For the first time, scientists have detected gravitational waves stemming from the crash of two ultra-dense neutron stars – and the event has spawned a new era of astronomy known as “multi-messenger astronomy.” It is believed that cataclysmic events such as these generated at least half of the gold in the Universe. Though astronomers have witnessed ripples in the fabric of space in time before (created by objects moving in the Universe), this is the first time in history the event was detectable by regular light telescopes. As a result, researchers have gained new insight into massive cosmic collisions.
A neutron star is the burnt-out core of a massive star that ran out of fuel, blew up and died. Typically 20 kilometers (12 miles) in diameter, a neutron star is radioactive and has a mass slightly more dense than the sun in our solar system. Reportedly, a handful of neutron star material weighs as much as Mount Everest! When two neutron stars combine, they spiral around each other, growing closer and closer over time. The spinning intensifies until the two objects revolve around each other several times per second. Then, a forceful impact takes place and a gargantuan gravitational wave is emitted into the Universe at the speed of light.
On August 18th, astronomers witnessed the remains of a neutron star mash-up, which traveled 130 million light years before it was seen by Earthly detectors.
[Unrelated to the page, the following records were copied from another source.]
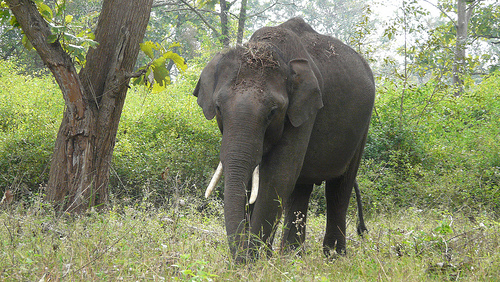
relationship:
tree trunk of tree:
[49, 1, 153, 214] [0, 1, 188, 216]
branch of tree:
[7, 0, 87, 107] [0, 1, 188, 216]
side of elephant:
[319, 68, 370, 168] [192, 14, 375, 265]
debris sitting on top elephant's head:
[239, 37, 276, 78] [193, 41, 325, 270]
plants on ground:
[4, 199, 223, 279] [8, 185, 498, 280]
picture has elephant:
[2, 3, 491, 280] [192, 14, 375, 265]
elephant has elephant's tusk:
[192, 14, 375, 265] [203, 160, 261, 206]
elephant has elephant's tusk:
[189, 15, 379, 265] [203, 160, 261, 206]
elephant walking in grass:
[192, 14, 375, 265] [43, 190, 442, 278]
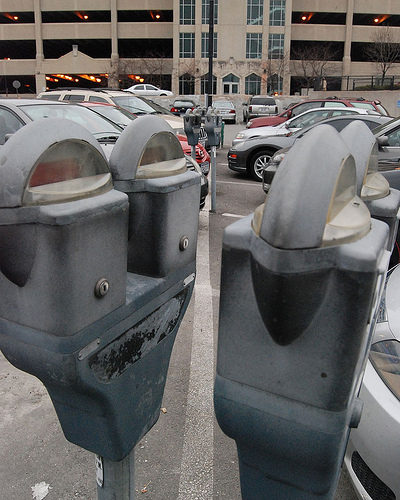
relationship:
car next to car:
[231, 105, 383, 139] [228, 114, 393, 180]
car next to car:
[231, 105, 383, 139] [245, 97, 390, 127]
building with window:
[0, 2, 399, 95] [247, 31, 262, 59]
The phenomena resulted in dozens of scientific papers being published in top academic journals. As Phys.org reports, the observation also solved several physics riddles – including how much of the universe’s gold, platinum, mercury and other heavy elements were formed.
Said co-discoverer Benoit Mours of France’s CNRS research institute, “We witnessed history unfolding in front of our eyes: two neutron stars drawing closer, closer… turning faster and faster around each other, then colliding and scattering debris all over the place.”
Days before the highly-anticipated event, three different gravitational wave observatories based around the world picked up gravitational waves. Astronomers worked together to locate the area where the merger occurred. After narrowing it down to a very small patch in the southern sky, the US-based Laser Interferometer Gravitational-Wave Observatory (LIGO) mobilized the rest of the astronomy community, reports The Verge.
Within hours, thousands of astronomers searched the sky, eventually spotting the explosive leftovers of the neutron star mashup. Telescopes witnessed newly-forged material in the fallout. This confirmed that “maybe half, maybe more, of the heavy elements in the Universe are actually produced by this kind of collision,” said physicist Patrick Sutton, a member of LIGO. “This is a revolution in astronomy, of having thousands of astronomers focus on one source for weeks and having this collaboration unravel in seconds, in hours, then days, and weeks,” said Vicky Kalogera, an astrophysicist at Northwestern University and a LIGO collaborator. “For us, that’s the Holy Grail.”
The development comes two years after the first gravitational wave was detected (also by LIGO). For the past century, astronomers have been trying to figure out how to detect the ripples, which were predicted by Albert Einstein in his theory of general relativity.